1

I have really large nginx log files - as much as 250MB.

When I have ran like 10 days of the month of log files - then the next daily logs would cause my awstats to die. Like so:

/usr/lib/cgi-bin/awstats.pl -config=mydomain.com -update
....
Flush history file on disk (unique hosts reach flush limit of 20000)
Flush history file on disk (unique hosts reach flush limit of 20000)
Killed

I know it has something to do with the big data - because when i delete the awstats generated database file - any (date) log files will run through awstats.pl just fine.

Giacomo1968
  • 3,522
  • 25
  • 38
David
  • 167
  • 1
  • 1
  • 8

2 Answers2

1

It looks to me like you have hit a hard resource limit while processing the logs. There's a good SU page on ulimit you can take a look at. TL;DR would be to take a look at your current limits with 'ulimit -a'; then watch your awstats process with something like 'top' on its next run. You will most likely see it hitting the memory or stack size limits.

  • It’s indeed hitting resource limits. AWStats is not great at DNS lookups. Which is what the `unique hosts reach flush limit` is connected to. Best option is to disabled DNS lookups in AWStats & use GeoIP lookups instead. – Giacomo1968 Nov 17 '13 at 05:02
  • yup its resource limit, thanks guys. i moved the log file into my computer which has 8GB memory and awstast parsed through more than 1GB worth of logs just fine. – David Nov 20 '13 at 21:46
  • Glad I could help! – bizzyunderscore Nov 20 '13 at 23:00
0

The problem is that DNS lookups in AWStats is inherently inefficient & not really that great. Read up on that here. A much better strategy that I use on all servers I setup is to use GeoIP lookups instead of domain name lookups. More details in this tutorial here. Basically you will go into your AWStats config file for mydomain.com—which should be awstats.mydomain.com.conf—if I recall the formatting scheme correctly. And setting DNSLookup=0. But then to resolve IP addresses to something more than just numbers, you need GeoIP setup. If you don’t care about adding more data to IPs, you don’t have to do anything else but disable DNS lookups. But sharing my method of using GeoIP lookups just in case.

———

**Task directions**
Copy the AWStats thread word for word, from "I know it has" up to and including "awstats.pl just fine.". The material that follows is separate from the AWStats thread.

———

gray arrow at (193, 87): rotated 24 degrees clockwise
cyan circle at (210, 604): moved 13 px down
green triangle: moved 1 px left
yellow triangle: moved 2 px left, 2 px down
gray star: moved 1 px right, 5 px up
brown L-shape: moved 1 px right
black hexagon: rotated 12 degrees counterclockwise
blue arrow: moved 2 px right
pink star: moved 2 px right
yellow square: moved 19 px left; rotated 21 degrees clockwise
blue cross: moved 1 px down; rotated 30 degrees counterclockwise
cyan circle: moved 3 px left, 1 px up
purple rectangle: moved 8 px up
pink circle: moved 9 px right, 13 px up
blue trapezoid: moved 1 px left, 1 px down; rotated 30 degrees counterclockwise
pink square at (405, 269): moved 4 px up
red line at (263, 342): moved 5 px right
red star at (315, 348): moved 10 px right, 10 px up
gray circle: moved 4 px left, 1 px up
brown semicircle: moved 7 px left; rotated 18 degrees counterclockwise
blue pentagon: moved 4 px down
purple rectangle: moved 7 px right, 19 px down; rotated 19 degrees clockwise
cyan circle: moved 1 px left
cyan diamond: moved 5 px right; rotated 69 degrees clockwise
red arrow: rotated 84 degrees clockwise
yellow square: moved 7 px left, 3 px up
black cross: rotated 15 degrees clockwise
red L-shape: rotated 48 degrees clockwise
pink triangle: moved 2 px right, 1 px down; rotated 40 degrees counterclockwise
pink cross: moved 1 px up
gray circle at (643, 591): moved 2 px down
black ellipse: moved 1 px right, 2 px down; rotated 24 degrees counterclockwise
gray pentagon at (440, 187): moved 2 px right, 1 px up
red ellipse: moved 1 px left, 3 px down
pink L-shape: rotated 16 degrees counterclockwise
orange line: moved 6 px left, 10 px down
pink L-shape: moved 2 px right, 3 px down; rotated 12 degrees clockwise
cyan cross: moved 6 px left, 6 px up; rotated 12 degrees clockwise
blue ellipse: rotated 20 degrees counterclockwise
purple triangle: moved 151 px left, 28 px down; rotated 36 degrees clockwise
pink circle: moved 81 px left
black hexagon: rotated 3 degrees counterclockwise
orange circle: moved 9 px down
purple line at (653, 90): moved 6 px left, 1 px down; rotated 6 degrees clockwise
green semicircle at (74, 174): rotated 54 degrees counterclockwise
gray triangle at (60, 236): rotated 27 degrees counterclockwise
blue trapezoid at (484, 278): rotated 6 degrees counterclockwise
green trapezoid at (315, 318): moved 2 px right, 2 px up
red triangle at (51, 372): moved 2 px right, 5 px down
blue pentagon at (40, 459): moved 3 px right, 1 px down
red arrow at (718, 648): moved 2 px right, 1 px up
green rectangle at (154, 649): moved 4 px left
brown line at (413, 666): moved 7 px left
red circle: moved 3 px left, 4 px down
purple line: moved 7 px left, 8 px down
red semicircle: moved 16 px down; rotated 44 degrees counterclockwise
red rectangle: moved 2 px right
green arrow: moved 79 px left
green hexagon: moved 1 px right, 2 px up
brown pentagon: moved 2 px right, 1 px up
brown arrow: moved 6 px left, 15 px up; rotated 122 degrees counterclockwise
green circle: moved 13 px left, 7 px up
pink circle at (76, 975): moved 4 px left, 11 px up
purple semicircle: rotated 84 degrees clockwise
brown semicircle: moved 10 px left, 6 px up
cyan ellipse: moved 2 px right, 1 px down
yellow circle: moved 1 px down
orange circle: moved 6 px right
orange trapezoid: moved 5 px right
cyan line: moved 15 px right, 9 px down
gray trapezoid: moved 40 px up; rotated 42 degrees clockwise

———

**Result**
I know it has something to do with the big data - because when i delete the awstats generated database file - any (date) log files will run through awstats.pl just fine.